>>

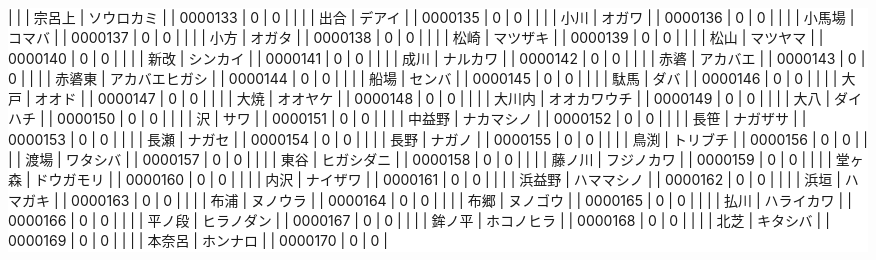 |  |  | 宗呂上 | ソウロカミ |  | 0000133 | 0 | 0 |
|  |  | 出合 | デアイ |  | 0000135 | 0 | 0 |
|  |  | 小川 | オガワ |  | 0000136 | 0 | 0 |
|  |  | 小馬場 | コマバ |  | 0000137 | 0 | 0 |
|  |  | 小方 | オガタ |  | 0000138 | 0 | 0 |
|  |  | 松崎 | マツザキ |  | 0000139 | 0 | 0 |
|  |  | 松山 | マツヤマ |  | 0000140 | 0 | 0 |
|  |  | 新改 | シンカイ |  | 0000141 | 0 | 0 |
|  |  | 成川 | ナルカワ |  | 0000142 | 0 | 0 |
|  |  | 赤碆 | アカバエ |  | 0000143 | 0 | 0 |
|  |  | 赤碆東 | アカバエヒガシ |  | 0000144 | 0 | 0 |
|  |  | 船場 | センバ |  | 0000145 | 0 | 0 |
|  |  | 駄馬 | ダバ |  | 0000146 | 0 | 0 |
|  |  | 大戸 | オオド |  | 0000147 | 0 | 0 |
|  |  | 大焼 | オオヤケ |  | 0000148 | 0 | 0 |
|  |  | 大川内 | オオカワウチ |  | 0000149 | 0 | 0 |
|  |  | 大八 | ダイハチ |  | 0000150 | 0 | 0 |
|  |  | 沢 | サワ |  | 0000151 | 0 | 0 |
|  |  | 中益野 | ナカマシノ |  | 0000152 | 0 | 0 |
|  |  | 長笹 | ナガザサ |  | 0000153 | 0 | 0 |
|  |  | 長瀬 | ナガセ |  | 0000154 | 0 | 0 |
|  |  | 長野 | ナガノ |  | 0000155 | 0 | 0 |
|  |  | 鳥渕 | トリブチ |  | 0000156 | 0 | 0 |
|  |  | 渡場 | ワタシバ |  | 0000157 | 0 | 0 |
|  |  | 東谷 | ヒガシダニ |  | 0000158 | 0 | 0 |
|  |  | 藤ノ川 | フジノカワ |  | 0000159 | 0 | 0 |
|  |  | 堂ヶ森 | ドウガモリ |  | 0000160 | 0 | 0 |
|  |  | 内沢 | ナイザワ |  | 0000161 | 0 | 0 |
|  |  | 浜益野 | ハママシノ |  | 0000162 | 0 | 0 |
|  |  | 浜垣 | ハマガキ |  | 0000163 | 0 | 0 |
|  |  | 布浦 | ヌノウラ |  | 0000164 | 0 | 0 |
|  |  | 布郷 | ヌノゴウ |  | 0000165 | 0 | 0 |
|  |  | 払川 | ハライカワ |  | 0000166 | 0 | 0 |
|  |  | 平ノ段 | ヒラノダン |  | 0000167 | 0 | 0 |
|  |  | 鉾ノ平 | ホコノヒラ |  | 0000168 | 0 | 0 |
|  |  | 北芝 | キタシバ |  | 0000169 | 0 | 0 |
|  |  | 本奈呂 | ホンナロ |  | 0000170 | 0 | 0 |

<<

What you have to do:
Copy every line of the listing above character for character, without the picture.

Worked solution:
 |  |  | 宗呂上 | ソウロカミ |  | 0000133 | 0 | 0 |
|  |  | 出合 | デアイ |  | 0000135 | 0 | 0 |
|  |  | 小川 | オガワ |  | 0000136 | 0 | 0 |
|  |  | 小馬場 | コマバ |  | 0000137 | 0 | 0 |
|  |  | 小方 | オガタ |  | 0000138 | 0 | 0 |
|  |  | 松崎 | マツザキ |  | 0000139 | 0 | 0 |
|  |  | 松山 | マツヤマ |  | 0000140 | 0 | 0 |
|  |  | 新改 | シンカイ |  | 0000141 | 0 | 0 |
|  |  | 成川 | ナルカワ |  | 0000142 | 0 | 0 |
|  |  | 赤碆 | アカバエ |  | 0000143 | 0 | 0 |
|  |  | 赤碆東 | アカバエヒガシ |  | 0000144 | 0 | 0 |
|  |  | 船場 | センバ |  | 0000145 | 0 | 0 |
|  |  | 駄馬 | ダバ |  | 0000146 | 0 | 0 |
|  |  | 大戸 | オオド |  | 0000147 | 0 | 0 |
|  |  | 大焼 | オオヤケ |  | 0000148 | 0 | 0 |
|  |  | 大川内 | オオカワウチ |  | 0000149 | 0 | 0 |
|  |  | 大八 | ダイハチ |  | 0000150 | 0 | 0 |
|  |  | 沢 | サワ |  | 0000151 | 0 | 0 |
|  |  | 中益野 | ナカマシノ |  | 0000152 | 0 | 0 |
|  |  | 長笹 | ナガザサ |  | 0000153 | 0 | 0 |
|  |  | 長瀬 | ナガセ |  | 0000154 | 0 | 0 |
|  |  | 長野 | ナガノ |  | 0000155 | 0 | 0 |
|  |  | 鳥渕 | トリブチ |  | 0000156 | 0 | 0 |
|  |  | 渡場 | ワタシバ |  | 0000157 | 0 | 0 |
|  |  | 東谷 | ヒガシダニ |  | 0000158 | 0 | 0 |
|  |  | 藤ノ川 | フジノカワ |  | 0000159 | 0 | 0 |
|  |  | 堂ヶ森 | ドウガモリ |  | 0000160 | 0 | 0 |
|  |  | 内沢 | ナイザワ |  | 0000161 | 0 | 0 |
|  |  | 浜益野 | ハママシノ |  | 0000162 | 0 | 0 |
|  |  | 浜垣 | ハマガキ |  | 0000163 | 0 | 0 |
|  |  | 布浦 | ヌノウラ |  | 0000164 | 0 | 0 |
|  |  | 布郷 | ヌノゴウ |  | 0000165 | 0 | 0 |
|  |  | 払川 | ハライカワ |  | 0000166 | 0 | 0 |
|  |  | 平ノ段 | ヒラノダン |  | 0000167 | 0 | 0 |
|  |  | 鉾ノ平 | ホコノヒラ |  | 0000168 | 0 | 0 |
|  |  | 北芝 | キタシバ |  | 0000169 | 0 | 0 |
|  |  | 本奈呂 | ホンナロ |  | 0000170 | 0 | 0 |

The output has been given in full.